▶ [VERIFIQUE SUA COMPREENSÃO]
a - Liste todas as formas verbais no gerúndio (terminadas em -ndo) que aparecem na crônica sobre a linha e os olhos de Deus.
b - Segundo a crônica sobre a linha e os olhos de Deus, por que se engana quem achou que estaria liberto depois de perder o cordão umbilical?
c - Dê continuidade à crônica sobre a linha e os olhos de Deus a partir do ponto em que ela termina.

▶ [TEXTO DO DOCUMENTO]
# # # # #

Crônicas de Priscilla Porto

29/04/2008 00:12
A LINHA E OS OLHOS DE DEUS

Quando seu cordão umbilical foi cortado e, alguns dias depois, você perdeu o pedaço que lhe restava, a impressão foi de que estaria liberto? Enganou-se!

Isto porque, a partir daquele momento, você passou a estar ligado a uma linha, a qual tem alguém lá da cima monitorando. Às vezes, soltando um pouquinho e outras, dando muita corda, a qual não são poucos os que a engole...

Poderíamos ter recebido um crachá ao nascermos, mas seria explícito demais. O que uma pessoa ou não pessoa (o que talvez seja mais propício) é, está estampado em seus olhos.

# # # # #

▶ [Tarefas de listagem de objetos geoespaciais]
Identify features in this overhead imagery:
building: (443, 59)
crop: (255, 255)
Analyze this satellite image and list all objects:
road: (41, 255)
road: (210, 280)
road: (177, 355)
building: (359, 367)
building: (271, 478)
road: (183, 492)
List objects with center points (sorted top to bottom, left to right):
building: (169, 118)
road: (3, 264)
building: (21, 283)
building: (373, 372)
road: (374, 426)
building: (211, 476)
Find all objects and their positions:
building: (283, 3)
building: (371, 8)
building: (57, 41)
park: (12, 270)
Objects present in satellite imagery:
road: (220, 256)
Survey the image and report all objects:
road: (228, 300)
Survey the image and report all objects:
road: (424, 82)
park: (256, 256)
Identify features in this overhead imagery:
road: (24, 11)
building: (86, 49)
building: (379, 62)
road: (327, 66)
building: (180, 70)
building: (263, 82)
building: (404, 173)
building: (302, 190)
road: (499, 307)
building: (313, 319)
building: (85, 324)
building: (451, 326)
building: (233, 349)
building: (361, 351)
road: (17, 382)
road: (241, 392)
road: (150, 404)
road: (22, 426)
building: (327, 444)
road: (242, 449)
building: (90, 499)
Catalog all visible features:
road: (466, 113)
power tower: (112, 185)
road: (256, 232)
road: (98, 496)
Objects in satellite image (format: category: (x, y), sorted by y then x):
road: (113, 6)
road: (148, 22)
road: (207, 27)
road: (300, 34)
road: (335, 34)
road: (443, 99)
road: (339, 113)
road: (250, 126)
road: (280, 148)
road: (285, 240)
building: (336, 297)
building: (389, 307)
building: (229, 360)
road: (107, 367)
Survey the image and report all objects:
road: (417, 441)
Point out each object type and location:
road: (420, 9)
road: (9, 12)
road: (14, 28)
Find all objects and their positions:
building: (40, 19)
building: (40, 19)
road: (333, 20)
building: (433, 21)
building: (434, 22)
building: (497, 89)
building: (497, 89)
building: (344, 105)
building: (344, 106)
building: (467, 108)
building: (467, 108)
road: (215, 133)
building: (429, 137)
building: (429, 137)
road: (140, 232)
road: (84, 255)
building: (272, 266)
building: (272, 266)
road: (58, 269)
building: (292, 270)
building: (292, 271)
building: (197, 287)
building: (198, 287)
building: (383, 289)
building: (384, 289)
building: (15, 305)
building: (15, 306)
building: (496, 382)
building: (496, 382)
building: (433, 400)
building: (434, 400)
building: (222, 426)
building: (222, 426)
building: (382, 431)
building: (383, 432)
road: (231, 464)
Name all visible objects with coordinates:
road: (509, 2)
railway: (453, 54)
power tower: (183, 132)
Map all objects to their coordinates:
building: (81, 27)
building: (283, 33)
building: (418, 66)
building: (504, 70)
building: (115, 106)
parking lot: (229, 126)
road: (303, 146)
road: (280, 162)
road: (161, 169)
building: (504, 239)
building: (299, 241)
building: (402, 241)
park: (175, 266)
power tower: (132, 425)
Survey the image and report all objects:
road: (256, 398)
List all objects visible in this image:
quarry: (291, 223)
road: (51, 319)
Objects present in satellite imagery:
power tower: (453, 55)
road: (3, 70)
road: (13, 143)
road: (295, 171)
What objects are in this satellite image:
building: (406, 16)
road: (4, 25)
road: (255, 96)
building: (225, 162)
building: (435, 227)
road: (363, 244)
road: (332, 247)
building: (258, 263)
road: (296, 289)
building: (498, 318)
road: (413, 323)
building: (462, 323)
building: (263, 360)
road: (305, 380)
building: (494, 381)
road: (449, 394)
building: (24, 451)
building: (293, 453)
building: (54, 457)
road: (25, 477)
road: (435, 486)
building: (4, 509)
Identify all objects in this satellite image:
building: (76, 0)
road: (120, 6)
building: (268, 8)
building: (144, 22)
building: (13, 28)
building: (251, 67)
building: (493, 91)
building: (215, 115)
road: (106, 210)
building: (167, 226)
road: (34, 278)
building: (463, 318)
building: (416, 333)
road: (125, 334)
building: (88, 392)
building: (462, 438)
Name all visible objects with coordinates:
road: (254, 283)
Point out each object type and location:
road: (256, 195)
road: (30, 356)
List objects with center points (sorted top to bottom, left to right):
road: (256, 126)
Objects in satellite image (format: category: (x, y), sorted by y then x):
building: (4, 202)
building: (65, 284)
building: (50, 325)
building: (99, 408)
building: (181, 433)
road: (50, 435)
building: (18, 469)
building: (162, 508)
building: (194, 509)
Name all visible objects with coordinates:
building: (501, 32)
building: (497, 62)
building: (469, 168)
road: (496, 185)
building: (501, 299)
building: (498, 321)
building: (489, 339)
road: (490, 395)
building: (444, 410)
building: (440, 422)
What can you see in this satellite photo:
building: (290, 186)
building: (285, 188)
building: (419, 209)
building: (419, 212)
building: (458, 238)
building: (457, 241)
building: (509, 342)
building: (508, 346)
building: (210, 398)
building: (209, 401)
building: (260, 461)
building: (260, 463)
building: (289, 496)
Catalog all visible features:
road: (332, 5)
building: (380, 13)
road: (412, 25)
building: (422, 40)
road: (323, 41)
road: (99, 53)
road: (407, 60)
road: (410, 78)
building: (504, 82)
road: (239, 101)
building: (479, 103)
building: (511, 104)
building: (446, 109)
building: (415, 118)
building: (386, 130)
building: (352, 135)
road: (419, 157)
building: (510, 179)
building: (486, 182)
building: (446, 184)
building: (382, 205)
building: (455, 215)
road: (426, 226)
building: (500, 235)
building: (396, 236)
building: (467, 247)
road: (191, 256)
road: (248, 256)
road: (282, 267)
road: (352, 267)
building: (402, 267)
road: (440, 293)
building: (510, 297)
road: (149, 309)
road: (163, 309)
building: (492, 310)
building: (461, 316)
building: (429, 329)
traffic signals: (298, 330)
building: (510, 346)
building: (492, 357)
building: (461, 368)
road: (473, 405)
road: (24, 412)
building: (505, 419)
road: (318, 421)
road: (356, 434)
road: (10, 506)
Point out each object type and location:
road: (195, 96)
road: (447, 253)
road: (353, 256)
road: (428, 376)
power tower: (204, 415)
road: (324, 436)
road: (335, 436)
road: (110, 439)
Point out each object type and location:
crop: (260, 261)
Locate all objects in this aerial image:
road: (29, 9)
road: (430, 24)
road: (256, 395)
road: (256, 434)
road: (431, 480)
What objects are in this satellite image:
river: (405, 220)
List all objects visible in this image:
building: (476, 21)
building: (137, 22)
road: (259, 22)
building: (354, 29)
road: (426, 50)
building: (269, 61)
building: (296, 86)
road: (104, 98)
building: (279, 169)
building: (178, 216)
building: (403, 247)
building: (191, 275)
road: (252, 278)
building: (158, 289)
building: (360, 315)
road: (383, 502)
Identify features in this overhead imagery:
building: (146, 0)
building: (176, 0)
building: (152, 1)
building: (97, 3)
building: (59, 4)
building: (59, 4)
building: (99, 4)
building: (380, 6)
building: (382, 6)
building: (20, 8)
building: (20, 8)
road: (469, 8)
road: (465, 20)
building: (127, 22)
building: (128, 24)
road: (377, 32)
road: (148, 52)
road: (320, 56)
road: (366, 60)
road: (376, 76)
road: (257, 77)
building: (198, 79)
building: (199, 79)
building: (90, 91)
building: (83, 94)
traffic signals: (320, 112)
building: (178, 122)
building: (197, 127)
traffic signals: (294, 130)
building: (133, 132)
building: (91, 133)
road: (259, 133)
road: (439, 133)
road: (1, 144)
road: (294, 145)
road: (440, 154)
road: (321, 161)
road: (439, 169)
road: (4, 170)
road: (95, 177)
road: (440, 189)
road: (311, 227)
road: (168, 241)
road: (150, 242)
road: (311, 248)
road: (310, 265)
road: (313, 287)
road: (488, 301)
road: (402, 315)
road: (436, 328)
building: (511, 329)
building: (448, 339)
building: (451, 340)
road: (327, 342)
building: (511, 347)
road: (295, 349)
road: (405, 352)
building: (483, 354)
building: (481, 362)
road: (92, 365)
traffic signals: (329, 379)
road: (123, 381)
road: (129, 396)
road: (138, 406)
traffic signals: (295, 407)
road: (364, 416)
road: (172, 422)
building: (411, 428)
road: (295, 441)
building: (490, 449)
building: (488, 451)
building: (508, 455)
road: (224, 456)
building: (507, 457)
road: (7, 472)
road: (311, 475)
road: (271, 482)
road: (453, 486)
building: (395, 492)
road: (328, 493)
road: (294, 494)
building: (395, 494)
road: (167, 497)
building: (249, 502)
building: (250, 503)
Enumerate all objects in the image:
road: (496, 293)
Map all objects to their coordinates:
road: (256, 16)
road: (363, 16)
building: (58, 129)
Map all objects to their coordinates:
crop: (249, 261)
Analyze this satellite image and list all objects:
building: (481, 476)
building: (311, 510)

# # # # #

▶ [SUAS RESPOSTAS]
a - monitorando, soltando, dando

b - A pessoa se engana porque, a partir daquele momento, passou a estar ligada a uma linha. Essa linha é monitorada por alguém do alto, que às vezes a solta um pouco e outras vezes dá muita corda.

c -
Por isso, conhecemos em nossa estadia por aqui, olhos tão profundos. Olhos tão piedosos. Olhos tão aconchegantes e outros, olhos tão falsos...

Pessoas não precisariam de orelhas, bocas, braços, pernas e vasto aglomerado de pele, osso e e aminoácidos... Bastaria que o mundo fosse um amontoado de olhos flutuantes que se cruzariam e, já diriam - sem palavras - tudo, uns aos outros.

Mas, mesmo esse "tipo" diferente de pessoa estaria ligada a uma linha tênue entre a mentira e a verdade. Entre o valer a pena estar por aqui e o estar por aqui apenas para prejudicar aos outros. Linha esta que seria a qualquer momento conduzida para cima, ou que, em justa homenagem, seria repassada para as mãos de um ser lá de baixo e pouco nobre...

Priscilla Porto
Publicada no jornal O LIBERAL, de Ouro Preto, em 25/04/08.